Getting past this new consumer mindset is easier to do for industry “disruptors,” Langrand acknowledges, as opposed to “legacy institutions who have large, complex systems and ways of doing things.” 


Langrand is proud of work her agency has done for Centivo, an “alternative health plan” that offers a “much more economical approach” than competitors via a “narrow” network of “higher-quality” doctors.

While Centivo had convinced large employers to offer its plan as an option, she recalls, it was “struggling to make that connection with consumers.”

“We worked with them on a complete rebrand,” she says, “moving to a much more purpose-driven approach to how they tell their story.” The aim: stand out due to a “strong really impassioned  human voice about the industry and what was happening.”

“It was really about taking down traditional insurance, an easy target, but not a lot of people were doing it,” she elaborates. “One of my favorite lines was Centivo quietly dismantling the status quo health plan.”

Healthcare companies in general are really wary of “a strong point of view,” Langrand says, but Centivo used that to “earn trust and encourage consumers to be willing to consider something that was to their benefit financially and in terms of quality of care.”

In addition to a national ad push, the insurer ran a campaign (sample tagline: “Spend less. Benefit more) in Dallas, Des Moines, New York, Milwaukee, Denver and southern California. The ads, she says, “focused on a mix of digital channels, including display and LinkedIn, OOH (traditional billboards), event activations, social, mall signage, radio, direct mail, and community centers.”

The results were impressive: “a 42% increase in branded searches, pretty much immediately upon launch” and, more importantly, “an increase in year-over-year enrollment by 900% in the markets that we advertised: markets [where they] had not been able to gain traction.” In addition, she notes, the branding “helped position them for $95 million in new funding.”
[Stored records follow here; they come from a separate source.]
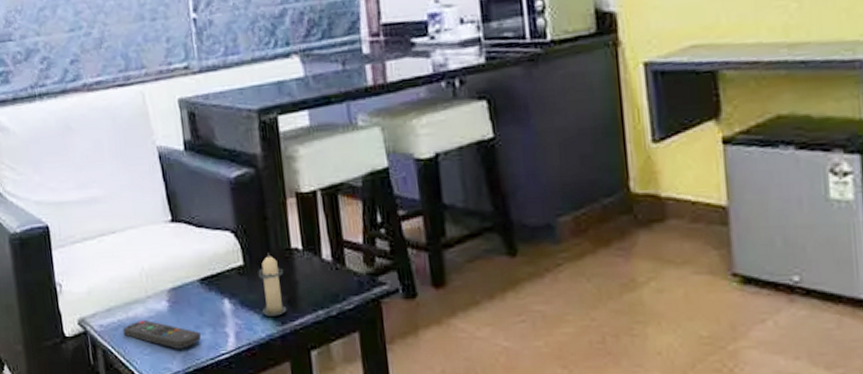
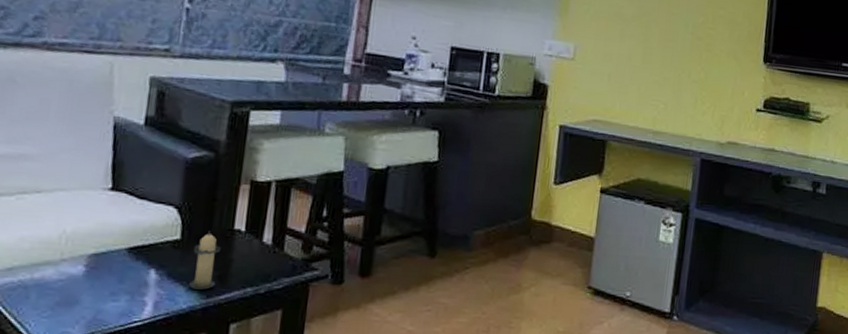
remote control: present [122,320,201,349] -> none [21,283,115,314]

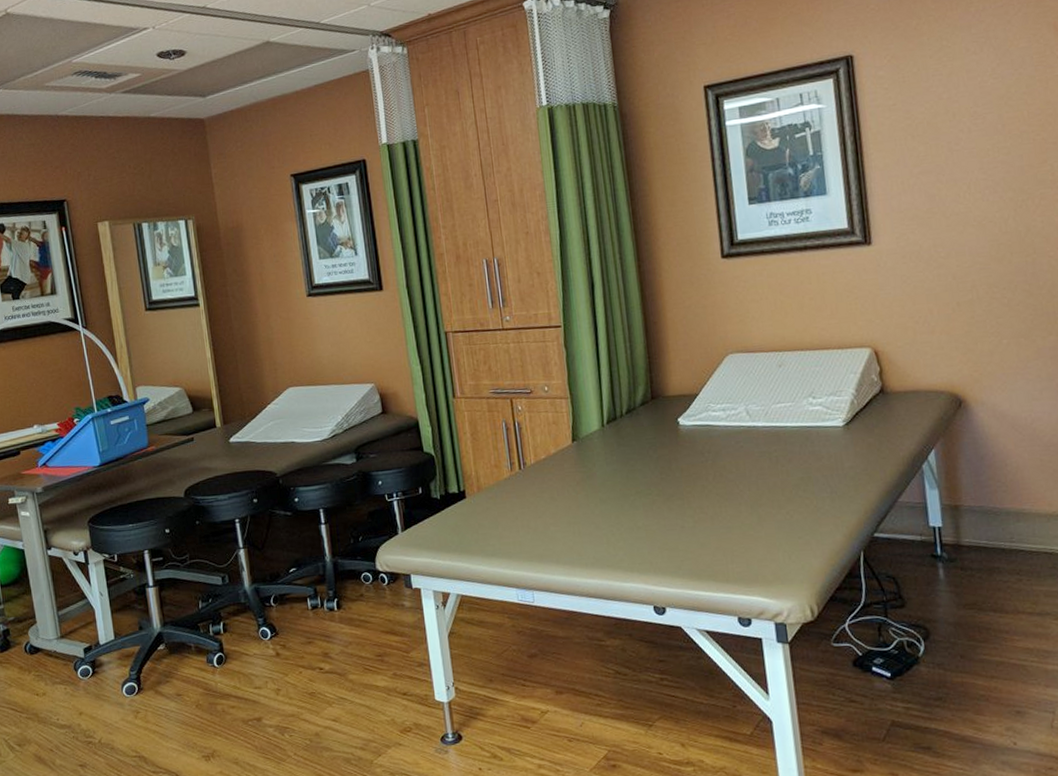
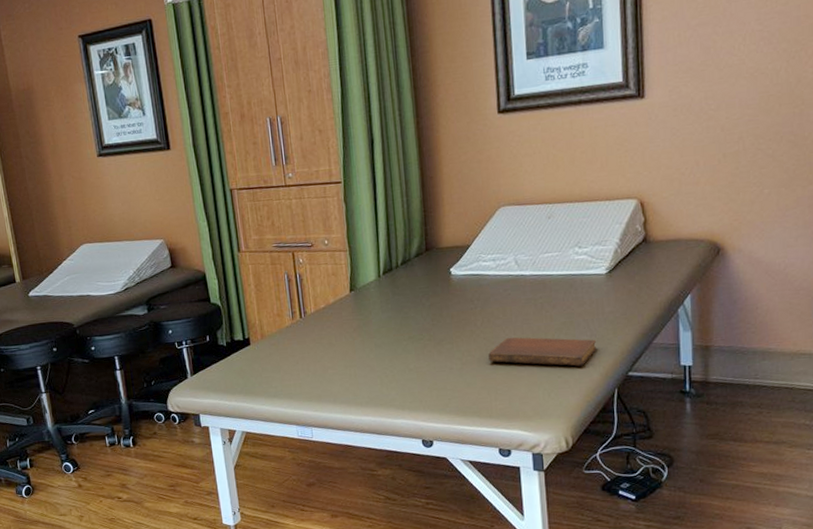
notebook: none [722,493,839,526] -> present [488,337,597,366]

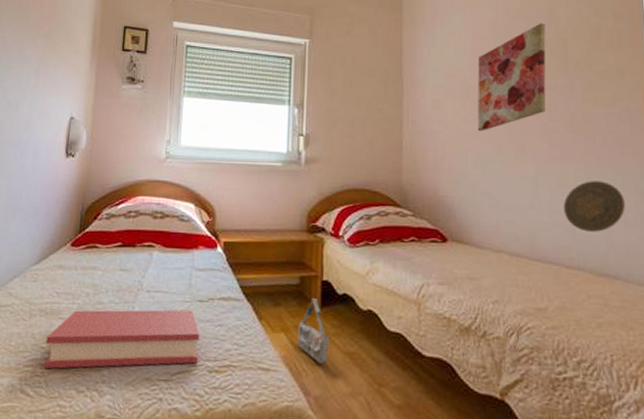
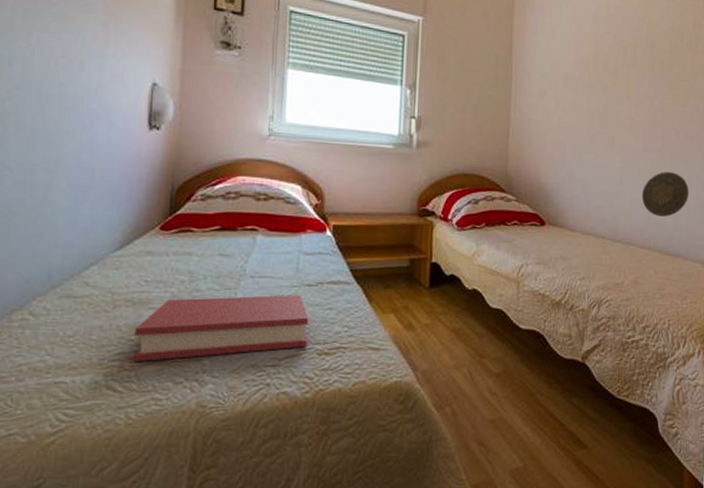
bag: present [298,298,329,364] -> none [407,280,437,341]
wall art: present [477,23,546,132] -> none [576,22,639,123]

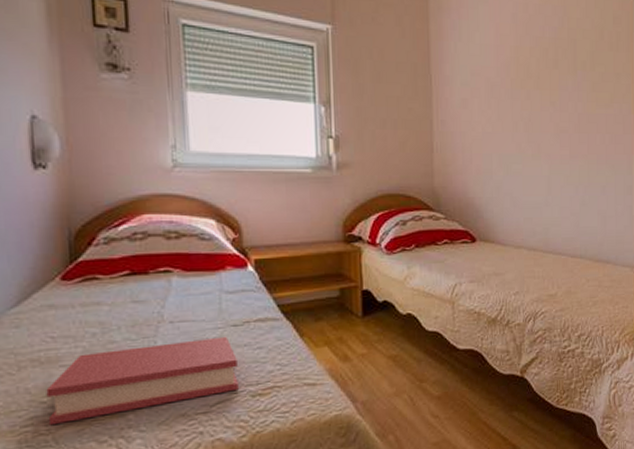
decorative plate: present [641,172,689,217] -> none [570,178,616,224]

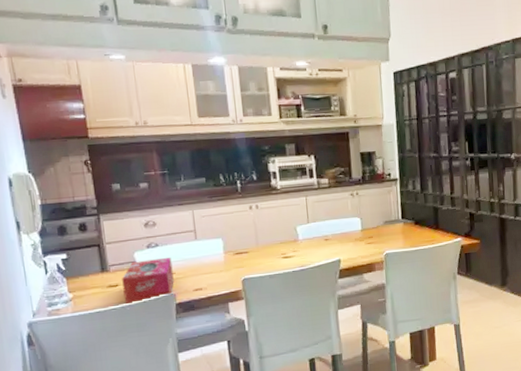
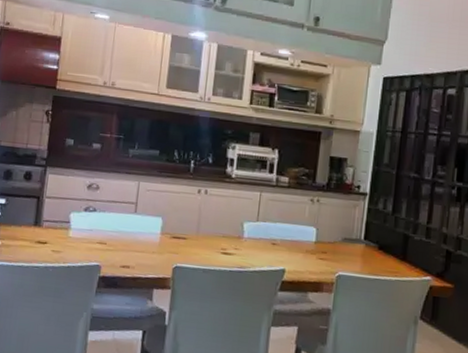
tissue box: present [122,257,174,305] -> none [48,222,106,267]

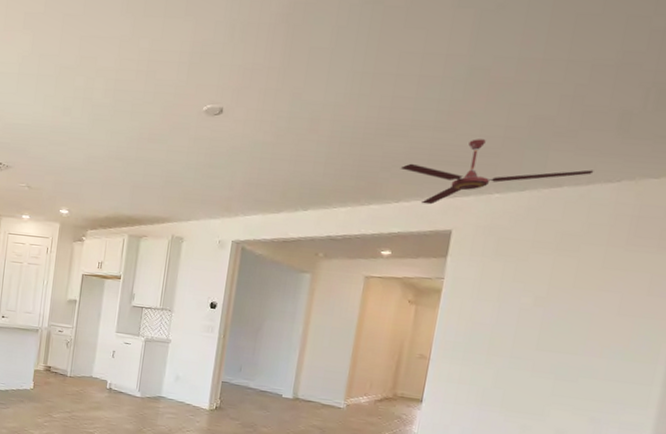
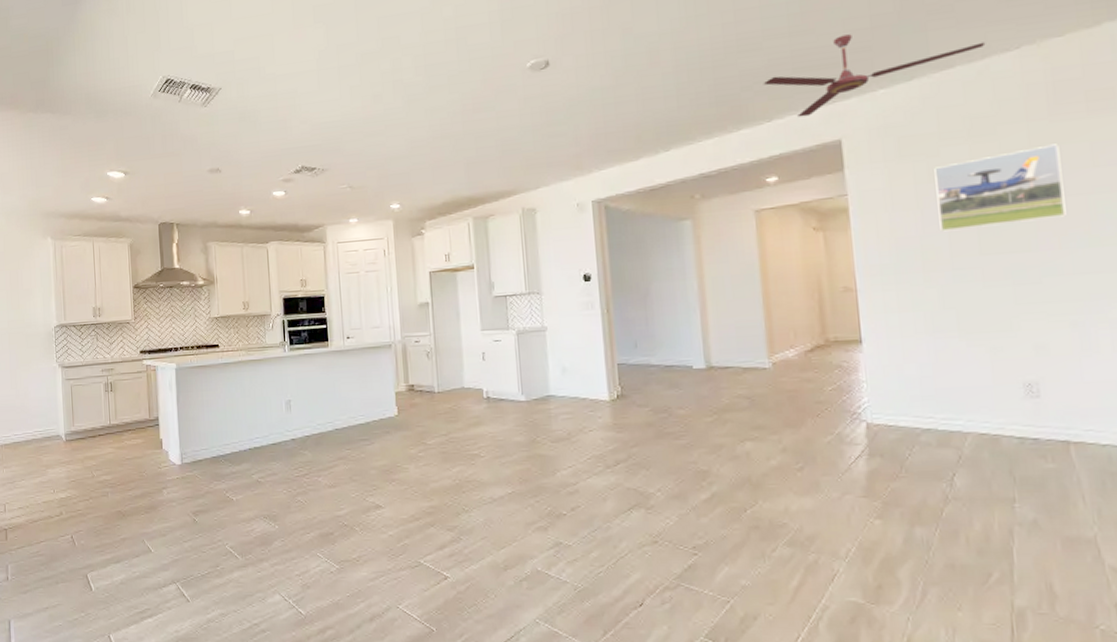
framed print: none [510,269,626,332] -> present [934,143,1066,232]

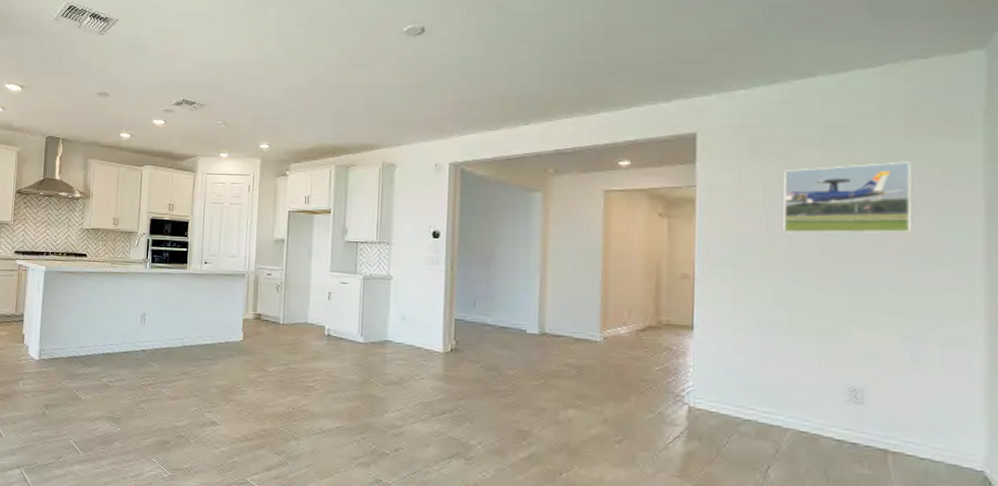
ceiling fan: present [763,34,986,118] -> none [626,34,850,107]

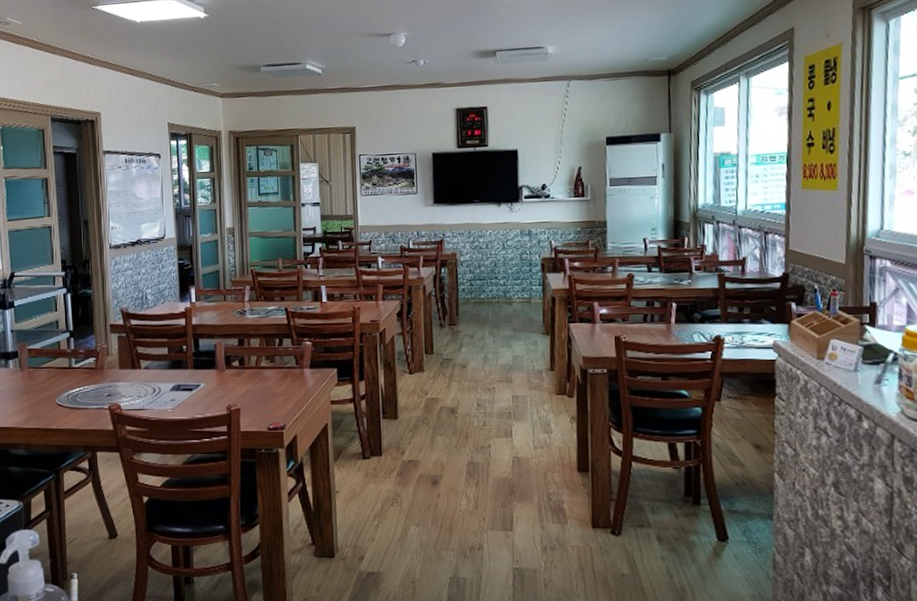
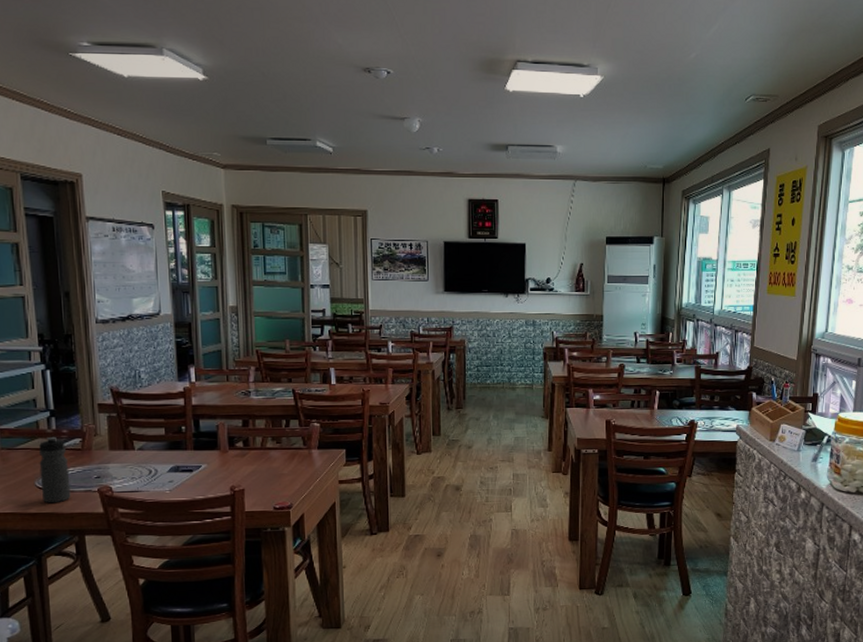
water bottle: none [59,356,86,420] -> present [38,436,71,504]

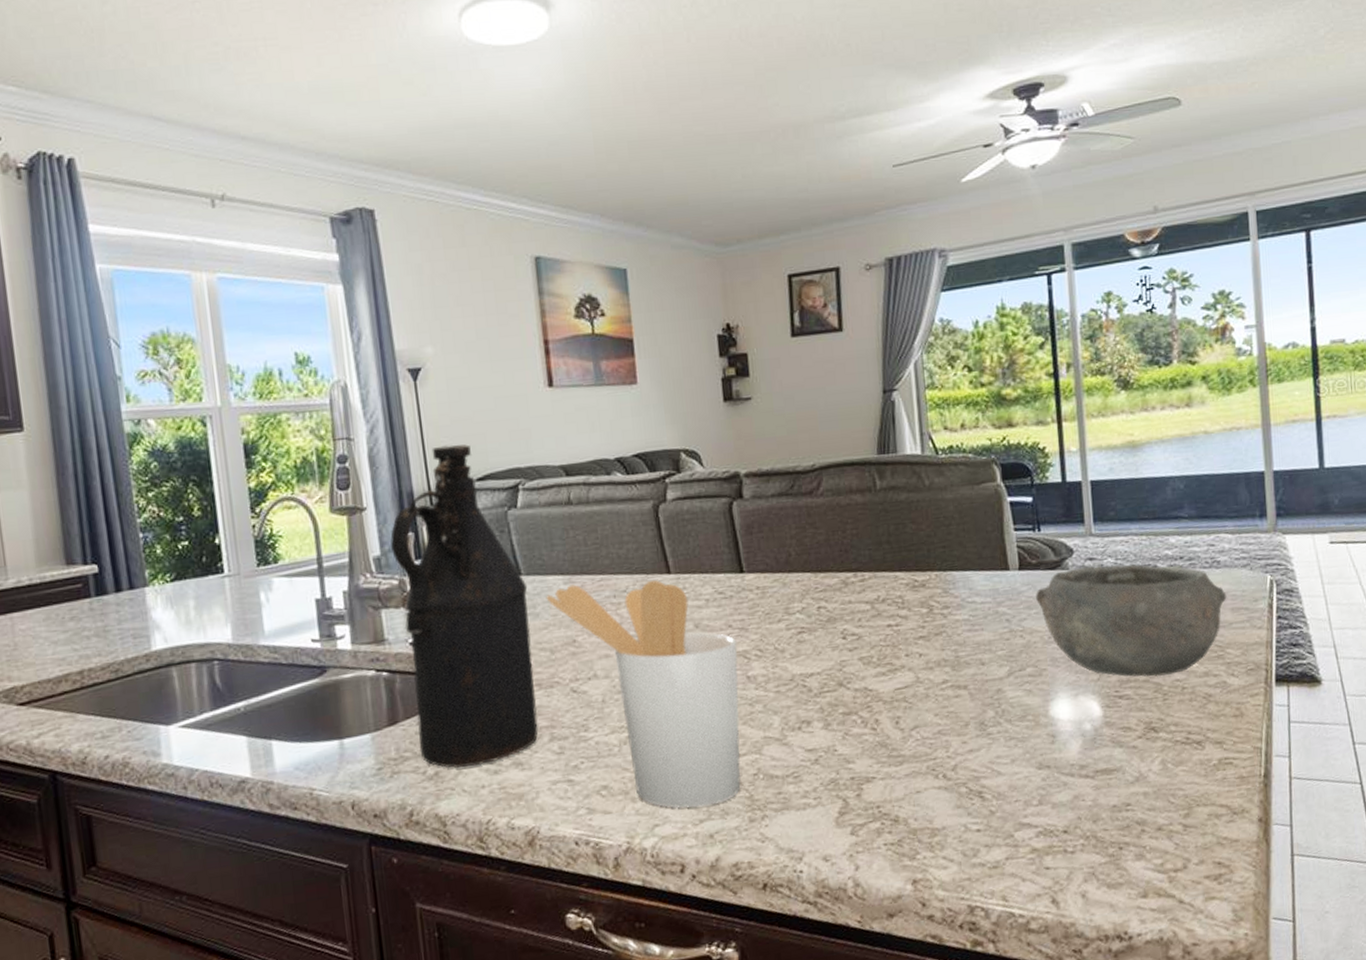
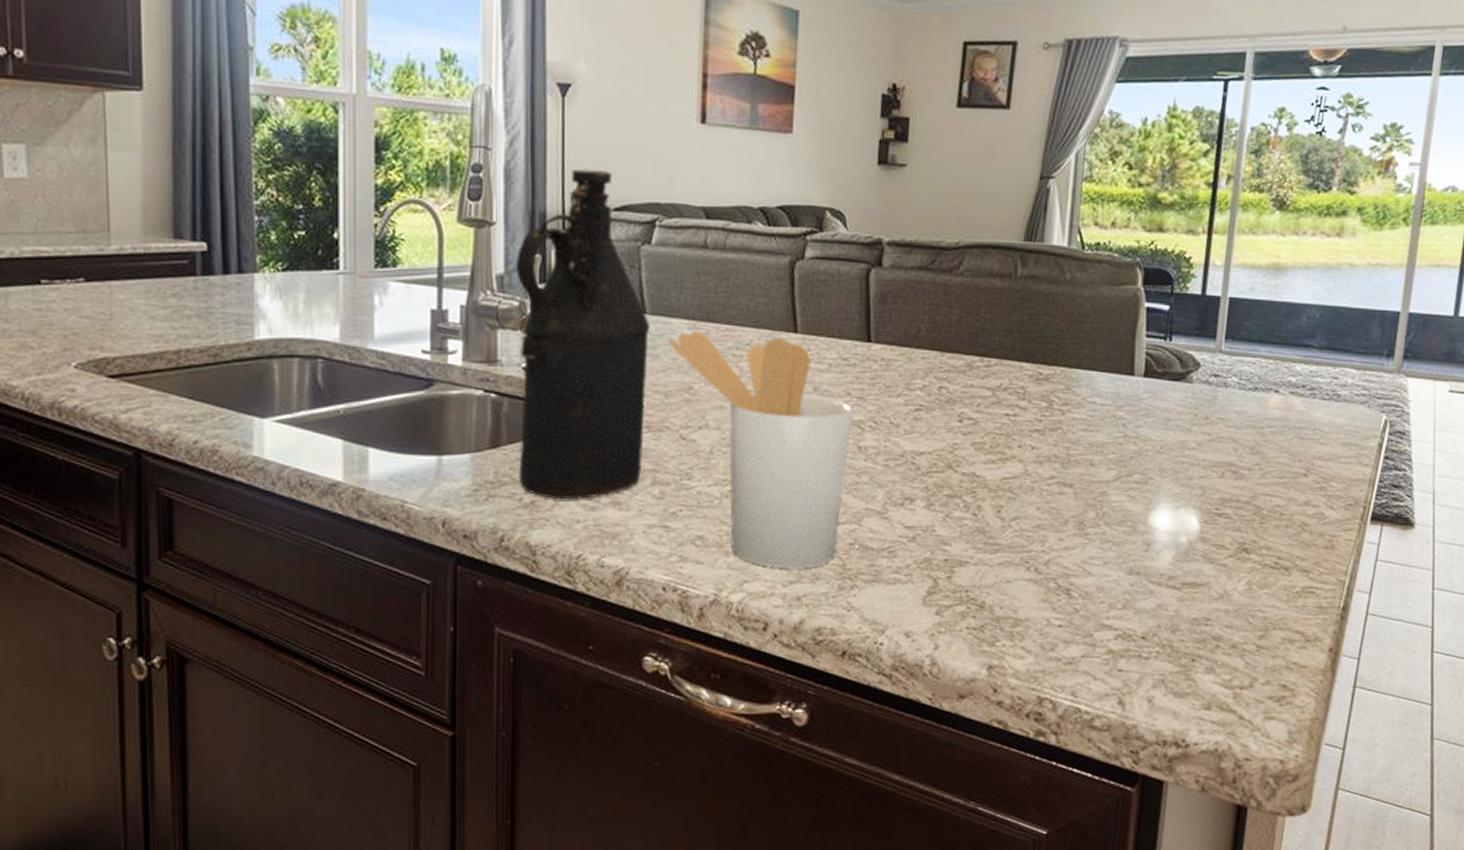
bowl: present [1035,564,1227,677] -> none [1154,382,1341,500]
Healthcare brands in general need to move from “brand promise” to “brand proof,” Langrand adds, citing work the agency did for Harvard Pilgrim Health Care, which is now part of New England-centric nonprofit, Point32Health with Tufts Health Plan.

“We helped them design a new health insurance product and take that to market… with actual proof as opposed to just talk,” she explains. 

For example, she elaborates, the plan made it easier for “LGBTQ people to kind of get the fertility care they needed, removing some of the prior authorizations or restrictions. It included much stronger and deeper caregiving benefits, understanding that that's a big part of the world that we live in. It included pet insurance.” 

Marketing of the Harvard Pilgrim Health Care “Family Defines Us” campaign included digital advertising, earned media and events.

Asked to name healthcare advertisers outside her agency responding well to today’s marketing challenges, Langrand cites two healthcare providers: the Mayo Clinic (“really interesting, good campaigns that tell their story”) as well as Kaiser Permamente, for which Langrand does do work but not on the advertising side.

Finally, she notes that today's consumer mindset will “force traditional organizations to think very differently about their remit in order to build loyalty and share of wallet in a Wild West time."